In re Carter

Eagen, J.,

This action, instituted by petition and rule, seeks to declare respondent’s office of school director in the Borough of Throop vacant because of nonresidence. We are here concerned with a motion to dismiss the proceedings alleging the lack of jurisdiction.

Undoubtedly, only a resident of the district may serve in the office of school director. However, it does *384appear that the proper and exclusive remedy to oust one from such office for nonresidence is an action of quo warranto. This is the proper action to try title to public office: Williams’ Appeal, 312 Pa. 477 and Driskel et al. v. O’Connor et al., 339 Pa. 556. In the former case, it was said:

“It is admitted that appellant was duly elected, and has at all times asserted his right to the office. Under circumstances such as these, where a public officer is de facto exercising the functions of his office under color of right, we have repeatedly held that the proper remedy to test his title is by writ of quo warranto, which is not only adequate but exclusive . . . (Citations) . This is an attempt to remove an elected officer, who continues to assert his right to the office, in a manner other than that provided by law. It cannot succeed. . . . Since the sole matter involved is the right to hold a public office, quo warranto is the only appropriate method of determining the question.”

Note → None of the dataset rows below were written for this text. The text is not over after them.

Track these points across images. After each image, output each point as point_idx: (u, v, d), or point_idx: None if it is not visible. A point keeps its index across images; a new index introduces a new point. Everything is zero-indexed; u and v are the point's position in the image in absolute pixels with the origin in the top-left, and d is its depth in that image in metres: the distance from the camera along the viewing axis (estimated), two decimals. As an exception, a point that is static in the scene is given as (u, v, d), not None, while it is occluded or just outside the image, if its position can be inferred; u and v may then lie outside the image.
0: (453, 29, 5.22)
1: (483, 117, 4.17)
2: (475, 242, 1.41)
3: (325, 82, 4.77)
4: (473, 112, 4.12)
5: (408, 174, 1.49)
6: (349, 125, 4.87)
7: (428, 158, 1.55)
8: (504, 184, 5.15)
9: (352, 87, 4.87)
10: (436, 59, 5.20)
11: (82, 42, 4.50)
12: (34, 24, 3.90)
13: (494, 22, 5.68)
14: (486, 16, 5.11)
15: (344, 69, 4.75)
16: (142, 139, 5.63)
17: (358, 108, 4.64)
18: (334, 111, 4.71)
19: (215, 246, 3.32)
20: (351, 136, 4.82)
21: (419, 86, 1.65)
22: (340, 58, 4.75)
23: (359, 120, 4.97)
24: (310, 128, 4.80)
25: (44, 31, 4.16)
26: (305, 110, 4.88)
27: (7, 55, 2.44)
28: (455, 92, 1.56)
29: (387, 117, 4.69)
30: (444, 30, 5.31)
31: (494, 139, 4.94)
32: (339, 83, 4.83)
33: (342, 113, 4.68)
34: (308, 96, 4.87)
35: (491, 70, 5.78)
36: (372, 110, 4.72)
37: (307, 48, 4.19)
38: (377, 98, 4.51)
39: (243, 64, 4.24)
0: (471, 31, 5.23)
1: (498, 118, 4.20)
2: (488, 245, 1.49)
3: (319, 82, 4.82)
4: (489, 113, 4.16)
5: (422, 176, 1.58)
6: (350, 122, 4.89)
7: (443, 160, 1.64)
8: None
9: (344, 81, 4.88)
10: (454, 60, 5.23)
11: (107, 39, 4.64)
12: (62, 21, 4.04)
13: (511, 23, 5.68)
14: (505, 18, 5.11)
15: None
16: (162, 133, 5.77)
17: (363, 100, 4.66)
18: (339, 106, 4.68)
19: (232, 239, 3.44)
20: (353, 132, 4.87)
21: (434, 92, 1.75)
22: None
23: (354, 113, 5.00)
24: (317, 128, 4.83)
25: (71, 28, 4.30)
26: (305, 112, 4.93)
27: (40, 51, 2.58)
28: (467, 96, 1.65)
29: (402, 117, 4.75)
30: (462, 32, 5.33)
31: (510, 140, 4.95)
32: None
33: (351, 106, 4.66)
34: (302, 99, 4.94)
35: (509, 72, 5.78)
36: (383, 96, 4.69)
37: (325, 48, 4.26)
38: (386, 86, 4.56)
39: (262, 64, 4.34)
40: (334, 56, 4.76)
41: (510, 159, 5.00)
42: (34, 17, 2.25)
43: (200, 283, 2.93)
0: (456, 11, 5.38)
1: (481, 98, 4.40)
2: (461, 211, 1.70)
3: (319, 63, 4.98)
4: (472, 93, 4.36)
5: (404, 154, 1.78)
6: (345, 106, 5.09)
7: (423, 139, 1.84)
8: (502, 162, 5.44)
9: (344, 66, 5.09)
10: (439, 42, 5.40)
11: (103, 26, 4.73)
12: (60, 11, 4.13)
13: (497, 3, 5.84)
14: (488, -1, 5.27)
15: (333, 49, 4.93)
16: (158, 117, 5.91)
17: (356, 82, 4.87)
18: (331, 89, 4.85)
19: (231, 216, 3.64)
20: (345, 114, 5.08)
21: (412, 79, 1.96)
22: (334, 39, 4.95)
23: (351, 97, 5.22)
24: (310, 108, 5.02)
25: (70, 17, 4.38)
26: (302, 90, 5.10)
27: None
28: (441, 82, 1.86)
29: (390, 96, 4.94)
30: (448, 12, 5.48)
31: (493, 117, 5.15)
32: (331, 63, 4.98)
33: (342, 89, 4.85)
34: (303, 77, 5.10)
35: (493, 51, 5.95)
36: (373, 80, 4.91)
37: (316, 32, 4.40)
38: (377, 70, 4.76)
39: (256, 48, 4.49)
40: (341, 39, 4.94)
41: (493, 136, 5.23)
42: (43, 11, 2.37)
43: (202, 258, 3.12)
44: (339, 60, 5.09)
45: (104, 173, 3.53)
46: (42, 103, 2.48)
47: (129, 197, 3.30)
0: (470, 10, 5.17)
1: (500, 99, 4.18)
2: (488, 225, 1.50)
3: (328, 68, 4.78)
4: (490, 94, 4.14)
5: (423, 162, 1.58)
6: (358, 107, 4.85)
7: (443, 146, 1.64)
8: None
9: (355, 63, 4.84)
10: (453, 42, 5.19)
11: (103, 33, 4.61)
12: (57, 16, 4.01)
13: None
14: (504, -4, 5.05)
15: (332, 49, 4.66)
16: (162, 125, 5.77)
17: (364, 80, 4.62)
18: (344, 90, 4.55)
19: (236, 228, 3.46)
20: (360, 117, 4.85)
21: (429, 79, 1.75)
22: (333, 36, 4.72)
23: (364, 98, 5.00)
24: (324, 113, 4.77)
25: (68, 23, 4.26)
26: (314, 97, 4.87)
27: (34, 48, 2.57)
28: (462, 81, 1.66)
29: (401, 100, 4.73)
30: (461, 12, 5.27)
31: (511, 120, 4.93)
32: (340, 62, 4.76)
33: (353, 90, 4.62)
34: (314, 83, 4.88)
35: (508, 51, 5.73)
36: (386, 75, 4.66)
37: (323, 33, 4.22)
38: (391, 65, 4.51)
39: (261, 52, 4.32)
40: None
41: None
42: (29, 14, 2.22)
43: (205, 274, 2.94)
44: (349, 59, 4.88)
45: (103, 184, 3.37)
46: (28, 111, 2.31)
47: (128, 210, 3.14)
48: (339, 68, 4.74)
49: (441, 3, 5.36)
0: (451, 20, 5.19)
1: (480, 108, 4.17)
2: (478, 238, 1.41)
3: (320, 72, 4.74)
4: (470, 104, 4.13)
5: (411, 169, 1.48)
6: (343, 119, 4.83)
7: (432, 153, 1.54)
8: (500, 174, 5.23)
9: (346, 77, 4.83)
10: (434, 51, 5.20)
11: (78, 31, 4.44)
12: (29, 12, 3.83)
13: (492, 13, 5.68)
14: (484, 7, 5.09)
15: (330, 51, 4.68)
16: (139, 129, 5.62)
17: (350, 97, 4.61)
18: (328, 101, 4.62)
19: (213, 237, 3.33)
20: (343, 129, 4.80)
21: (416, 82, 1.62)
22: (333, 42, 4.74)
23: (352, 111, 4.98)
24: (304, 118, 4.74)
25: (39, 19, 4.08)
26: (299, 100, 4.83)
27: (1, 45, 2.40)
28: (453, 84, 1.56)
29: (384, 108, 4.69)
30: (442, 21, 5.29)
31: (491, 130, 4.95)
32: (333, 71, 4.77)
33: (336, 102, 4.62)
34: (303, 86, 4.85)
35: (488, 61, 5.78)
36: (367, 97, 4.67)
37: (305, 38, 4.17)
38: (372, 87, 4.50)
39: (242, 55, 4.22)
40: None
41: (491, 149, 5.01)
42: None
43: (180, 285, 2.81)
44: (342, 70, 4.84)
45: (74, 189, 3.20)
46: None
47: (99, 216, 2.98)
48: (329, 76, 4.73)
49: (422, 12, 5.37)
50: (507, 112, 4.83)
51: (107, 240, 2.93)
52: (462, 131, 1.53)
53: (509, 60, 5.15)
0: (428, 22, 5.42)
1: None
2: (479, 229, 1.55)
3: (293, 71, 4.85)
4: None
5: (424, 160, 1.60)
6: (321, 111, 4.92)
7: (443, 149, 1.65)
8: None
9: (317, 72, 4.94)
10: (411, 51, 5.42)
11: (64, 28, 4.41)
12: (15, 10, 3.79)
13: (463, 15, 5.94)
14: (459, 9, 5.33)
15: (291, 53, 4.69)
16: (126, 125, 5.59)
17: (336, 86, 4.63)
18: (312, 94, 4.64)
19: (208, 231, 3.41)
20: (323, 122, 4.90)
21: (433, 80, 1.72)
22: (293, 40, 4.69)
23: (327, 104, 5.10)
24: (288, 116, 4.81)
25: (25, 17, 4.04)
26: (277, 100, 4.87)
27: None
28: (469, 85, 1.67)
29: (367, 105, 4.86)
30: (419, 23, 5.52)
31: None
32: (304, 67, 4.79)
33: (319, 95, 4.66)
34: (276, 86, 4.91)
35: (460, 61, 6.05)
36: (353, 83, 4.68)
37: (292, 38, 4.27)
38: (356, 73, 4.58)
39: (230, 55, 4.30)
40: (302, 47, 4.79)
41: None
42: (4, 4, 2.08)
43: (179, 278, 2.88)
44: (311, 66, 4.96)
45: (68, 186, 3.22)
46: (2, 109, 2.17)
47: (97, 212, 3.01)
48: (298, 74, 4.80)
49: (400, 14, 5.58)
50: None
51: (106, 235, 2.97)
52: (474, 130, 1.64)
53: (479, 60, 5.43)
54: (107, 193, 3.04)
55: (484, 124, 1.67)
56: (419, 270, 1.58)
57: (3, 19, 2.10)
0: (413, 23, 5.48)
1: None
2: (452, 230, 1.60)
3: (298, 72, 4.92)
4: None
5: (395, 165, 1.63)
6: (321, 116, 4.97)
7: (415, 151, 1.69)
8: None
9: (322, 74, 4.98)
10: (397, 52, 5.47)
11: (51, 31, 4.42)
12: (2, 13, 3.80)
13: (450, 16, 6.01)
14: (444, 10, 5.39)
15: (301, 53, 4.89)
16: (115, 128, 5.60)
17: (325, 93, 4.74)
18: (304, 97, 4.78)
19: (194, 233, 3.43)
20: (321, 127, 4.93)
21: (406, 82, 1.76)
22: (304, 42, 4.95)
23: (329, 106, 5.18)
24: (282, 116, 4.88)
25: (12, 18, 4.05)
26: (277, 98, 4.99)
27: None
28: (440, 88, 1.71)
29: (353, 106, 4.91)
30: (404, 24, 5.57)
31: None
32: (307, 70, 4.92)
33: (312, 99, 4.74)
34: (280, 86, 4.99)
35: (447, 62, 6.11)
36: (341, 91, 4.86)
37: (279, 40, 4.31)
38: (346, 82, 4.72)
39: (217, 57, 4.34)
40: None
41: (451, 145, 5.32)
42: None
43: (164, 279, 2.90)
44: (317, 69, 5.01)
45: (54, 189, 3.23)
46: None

The School Code of March 10, 1949, P. L. 30, sec. 318, does provide that a petition for ouster, such as we have here, may be presented under certain circumstances, i. e., where the school directors refuse to organize or where a school director refuses or fails to perform any duty imposed upon him by the code. We do not believe that the allegation of nonresidence fits in either category. No case has been called to our attention which sustains any such conclusion.

Therefore, December 6, 1950, the petition to oust is dismissed and the rule to show cause discharged without prejudice to the right of petitioners to prosecute an action of quo warranto.